I think Linus would be better off using FFmpeg for his 6 cam Badminton streaming / recording

ninbura · December 17, 2020

Typically there is a topic posted for every video in the “LTT Official” portion of the forum, but for this video specifically there was never a post / discussion thread created… Not sure if this was by design because they didn’t want everyone and their mom telling them how they think they could do it better, or if they just forgot to make a thread for it. Assuming it’s the latter, I’m really not sure where else to put this.

Love the video, never seen anyone try to capture more than 3 4k sources on one PC. I understand that you already have a working solution and probably don’t want to change it, but here’s a few things I thought of while watching the video:

You can bypass Nvidia’s artificial encode limit via this patch, not sure if that’s against your guys’ partnership with them or something but it’s super easy to apply and works perfectly.
You can avoid high 3D GPU usage by using FFmpeg to stream and record instead of OBS. Additionally, you would only need that first Quadro with this method as the GP100 is perfectly capable of encoding 6 streams of 1080p (along with basically any other Nvidia card released in the last 5 years assuming you're using the patch), which seemed to be your final output resolution despite the 4K cameras.
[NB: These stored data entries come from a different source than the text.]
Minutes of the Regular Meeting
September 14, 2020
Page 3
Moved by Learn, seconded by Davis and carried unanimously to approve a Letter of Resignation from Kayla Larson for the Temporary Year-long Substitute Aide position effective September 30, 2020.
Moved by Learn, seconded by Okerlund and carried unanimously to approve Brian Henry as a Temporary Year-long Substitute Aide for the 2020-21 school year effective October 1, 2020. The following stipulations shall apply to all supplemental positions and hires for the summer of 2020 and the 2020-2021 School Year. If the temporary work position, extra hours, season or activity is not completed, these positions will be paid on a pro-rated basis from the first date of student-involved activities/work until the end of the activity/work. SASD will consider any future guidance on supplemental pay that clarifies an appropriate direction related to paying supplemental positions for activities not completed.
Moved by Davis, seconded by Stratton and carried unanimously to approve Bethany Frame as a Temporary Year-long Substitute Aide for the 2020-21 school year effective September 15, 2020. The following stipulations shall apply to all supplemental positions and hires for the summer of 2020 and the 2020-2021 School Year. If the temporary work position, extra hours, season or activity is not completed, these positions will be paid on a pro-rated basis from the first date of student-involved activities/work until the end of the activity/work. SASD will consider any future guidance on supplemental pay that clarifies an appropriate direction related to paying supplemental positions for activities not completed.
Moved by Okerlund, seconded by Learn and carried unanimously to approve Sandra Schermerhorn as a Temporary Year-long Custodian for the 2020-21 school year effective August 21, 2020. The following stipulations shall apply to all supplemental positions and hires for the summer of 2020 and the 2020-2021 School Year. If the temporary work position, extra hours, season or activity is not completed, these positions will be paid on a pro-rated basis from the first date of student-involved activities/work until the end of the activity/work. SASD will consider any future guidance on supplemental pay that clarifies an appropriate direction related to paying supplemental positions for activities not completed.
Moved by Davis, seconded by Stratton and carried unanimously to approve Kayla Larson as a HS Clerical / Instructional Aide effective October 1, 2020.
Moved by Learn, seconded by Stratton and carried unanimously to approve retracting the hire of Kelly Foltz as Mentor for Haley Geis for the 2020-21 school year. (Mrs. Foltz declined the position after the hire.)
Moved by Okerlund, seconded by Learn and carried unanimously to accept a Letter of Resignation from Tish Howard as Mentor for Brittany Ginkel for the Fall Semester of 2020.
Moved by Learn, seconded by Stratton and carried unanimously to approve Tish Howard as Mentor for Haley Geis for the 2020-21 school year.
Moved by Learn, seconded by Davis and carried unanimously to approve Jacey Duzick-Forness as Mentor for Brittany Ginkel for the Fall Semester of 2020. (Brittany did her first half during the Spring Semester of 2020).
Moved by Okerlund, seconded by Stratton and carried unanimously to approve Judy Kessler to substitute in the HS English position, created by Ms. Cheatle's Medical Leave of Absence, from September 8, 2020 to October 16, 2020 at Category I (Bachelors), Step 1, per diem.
Using my patched GTX 1080 I am capable of encoding up to 4 streams of 4K60 using FFmpeg, and the GP100 has 3 NVENC encoding chips while the GTX 1080 has 2 (same architecture). Thus, in theory the GP100 could do 6 encodes of 4K60 by itself, which would be cool to see. Though at that point your limitation is more likely to be your CPU, or even software which starts to hiccup as multiple instances of recordings inadvertently hit the same threads and such.

I would suggest giving FFmpeg a try with a command / parameters like this:

-thread_queue_size 9999
-indexmem 9999 
-f dshow 
-rtbufsize 2147.48M 
-video_size 1920x1080 
-framerate 60
-i video=”[video device]”:audio=”[audio device]” 
-map 0 
-c:v h264_nvenc 
-preset: hp 
-r 60 
-rc-lookahead 120 
-pix_fmt nv12 
-b:v 6M
-b:v 6M 
-minrate 6M
-maxrate 6M 
-bufsize 6M 
-c:a aac 
-ar 44100 
-b:a 320k 
-vsync 1 
-max_muxing_queue_size 9999 
-f mpegts 
C:\Users\[user]\Videos\FFmpeg\Output.ts

You can also use the tee psuedo-muxer in FFmpeg to send the same encode to 2 places, like a stream to Twitch and a local file. What makes this particularly convenient is that you don’t have to do the same encode work twice like you have to in OBS:

-f tee 
"[f=mpegts]C:\Users\[user]\Videos\FFmpeg\Output.ts|[f=mpegts]udp://10.0.1.255:1234/"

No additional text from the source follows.